Please gather every line in the items below that contains the word "decision", matching its case.

-------- THE DATA --------

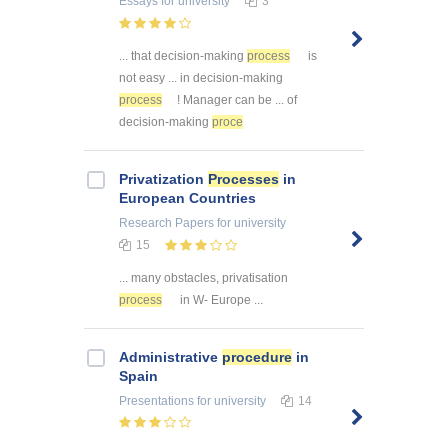
Essays
for university
3
... that decision-making
process
is
not easy ... in decision-making
process
! Manager can be ... of
decision-making
proce
Privatization
Processes
in
European Countries
Research Papers
for university
15
... many obstacles, privatisation
process
in W- Europe ...
Administrative
procedure
in
Spain
Presentations
for university
14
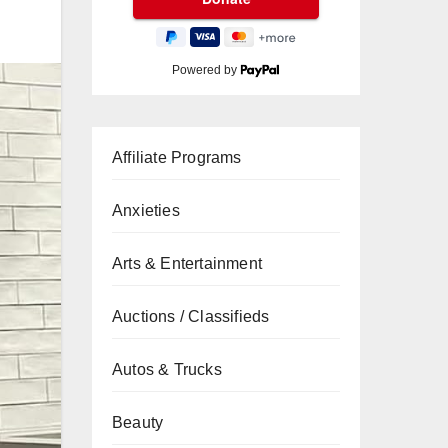
Powered by
Affiliate Programs
Anxieties
Arts & Entertainment
Auctions / Classifieds
Autos & Trucks
Beauty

--------

◆ COMPLETED TASK
... that decision-making
not easy ... in decision-making
decision-making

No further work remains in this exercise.